- YOUR OBJECTIVE -
Reproduce word for word the lines between those holding "right eye: (267, 159)" and "left ear: (242, 242)", inclusive, and nothing else from the data below.

- Joint position lists -
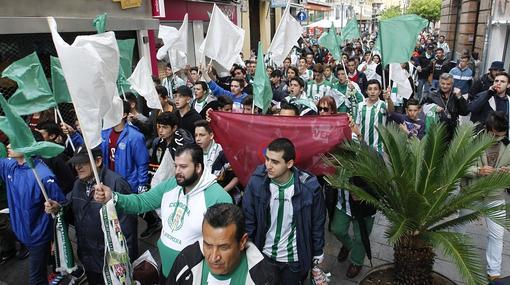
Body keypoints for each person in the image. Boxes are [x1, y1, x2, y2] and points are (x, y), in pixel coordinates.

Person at [93, 144, 232, 282]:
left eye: (183, 167)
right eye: (176, 166)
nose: (177, 171)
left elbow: (224, 248)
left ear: (198, 167)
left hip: (194, 276)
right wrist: (113, 197)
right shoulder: (171, 185)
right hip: (165, 270)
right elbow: (142, 202)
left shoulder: (218, 198)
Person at [44, 146, 138, 285]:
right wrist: (57, 207)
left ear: (98, 161)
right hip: (88, 256)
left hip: (111, 260)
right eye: (75, 163)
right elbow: (69, 206)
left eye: (82, 162)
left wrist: (126, 261)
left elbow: (128, 227)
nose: (77, 167)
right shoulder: (78, 184)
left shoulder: (116, 183)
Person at [242, 138, 326, 284]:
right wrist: (247, 247)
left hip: (293, 261)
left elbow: (317, 223)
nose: (268, 165)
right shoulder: (256, 182)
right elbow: (248, 218)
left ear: (289, 163)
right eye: (267, 159)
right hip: (264, 255)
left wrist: (317, 252)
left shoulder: (309, 188)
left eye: (275, 162)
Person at [0, 145, 65, 284]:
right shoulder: (11, 165)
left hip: (38, 235)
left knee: (36, 279)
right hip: (21, 231)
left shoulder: (43, 175)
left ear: (26, 147)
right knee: (44, 262)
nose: (8, 145)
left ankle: (60, 267)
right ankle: (57, 267)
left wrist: (56, 207)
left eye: (14, 142)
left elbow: (61, 205)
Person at [167, 203, 277, 285]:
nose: (214, 257)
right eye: (208, 245)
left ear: (242, 242)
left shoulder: (266, 277)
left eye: (224, 247)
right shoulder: (186, 260)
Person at [464, 111, 510, 281]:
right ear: (489, 130)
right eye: (496, 135)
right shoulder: (472, 140)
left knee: (498, 234)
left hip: (495, 194)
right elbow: (460, 168)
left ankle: (494, 272)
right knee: (460, 228)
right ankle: (461, 259)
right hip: (471, 193)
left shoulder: (508, 143)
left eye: (502, 135)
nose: (499, 138)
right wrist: (478, 171)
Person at [101, 101, 149, 194]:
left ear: (123, 115)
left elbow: (142, 163)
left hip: (128, 186)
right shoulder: (105, 134)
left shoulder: (135, 136)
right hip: (109, 183)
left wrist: (142, 185)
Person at [194, 120, 240, 204]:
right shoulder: (195, 153)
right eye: (196, 135)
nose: (197, 139)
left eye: (201, 135)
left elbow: (237, 177)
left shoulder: (222, 153)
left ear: (211, 135)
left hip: (222, 199)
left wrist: (221, 192)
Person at [422, 73, 469, 141]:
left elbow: (465, 112)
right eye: (443, 83)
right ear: (439, 83)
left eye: (448, 84)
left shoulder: (456, 96)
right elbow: (422, 108)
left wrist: (460, 97)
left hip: (452, 131)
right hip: (436, 130)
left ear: (452, 84)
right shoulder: (432, 95)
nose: (445, 86)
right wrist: (434, 107)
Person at [354, 79, 394, 153]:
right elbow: (356, 125)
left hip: (379, 149)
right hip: (363, 148)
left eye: (375, 89)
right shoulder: (360, 106)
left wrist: (388, 99)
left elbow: (391, 111)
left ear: (379, 92)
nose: (372, 92)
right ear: (366, 91)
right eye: (370, 89)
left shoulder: (383, 105)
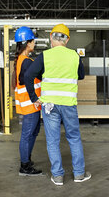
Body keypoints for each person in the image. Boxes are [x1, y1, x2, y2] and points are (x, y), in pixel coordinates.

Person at [24, 24, 91, 186]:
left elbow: (28, 75)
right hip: (68, 104)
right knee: (74, 138)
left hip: (49, 106)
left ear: (51, 38)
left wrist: (34, 98)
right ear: (67, 40)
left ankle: (58, 175)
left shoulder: (44, 56)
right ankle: (79, 174)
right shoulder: (75, 56)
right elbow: (81, 76)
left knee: (52, 141)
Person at [12, 26, 43, 176]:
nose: (34, 43)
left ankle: (27, 160)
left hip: (31, 105)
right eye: (33, 41)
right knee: (27, 134)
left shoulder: (22, 60)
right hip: (31, 104)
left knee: (32, 133)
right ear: (28, 43)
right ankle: (24, 166)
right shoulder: (26, 62)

- ANSWER TO THIS PROBLEM -
right eye: (267, 159)
right hip: (264, 255)
left wrist: (317, 252)
left shoulder: (309, 188)
left eye: (275, 162)
Person at [0, 145, 65, 284]:
right shoulder: (11, 165)
left hip: (38, 235)
left knee: (36, 279)
right hip: (21, 231)
left shoulder: (43, 175)
left ear: (26, 147)
right knee: (44, 262)
nose: (8, 145)
left ankle: (60, 267)
right ankle: (57, 267)
left wrist: (56, 207)
left eye: (14, 142)
left elbow: (61, 205)
Person at [167, 203, 277, 285]:
nose: (214, 257)
right eye: (208, 245)
left ear: (242, 242)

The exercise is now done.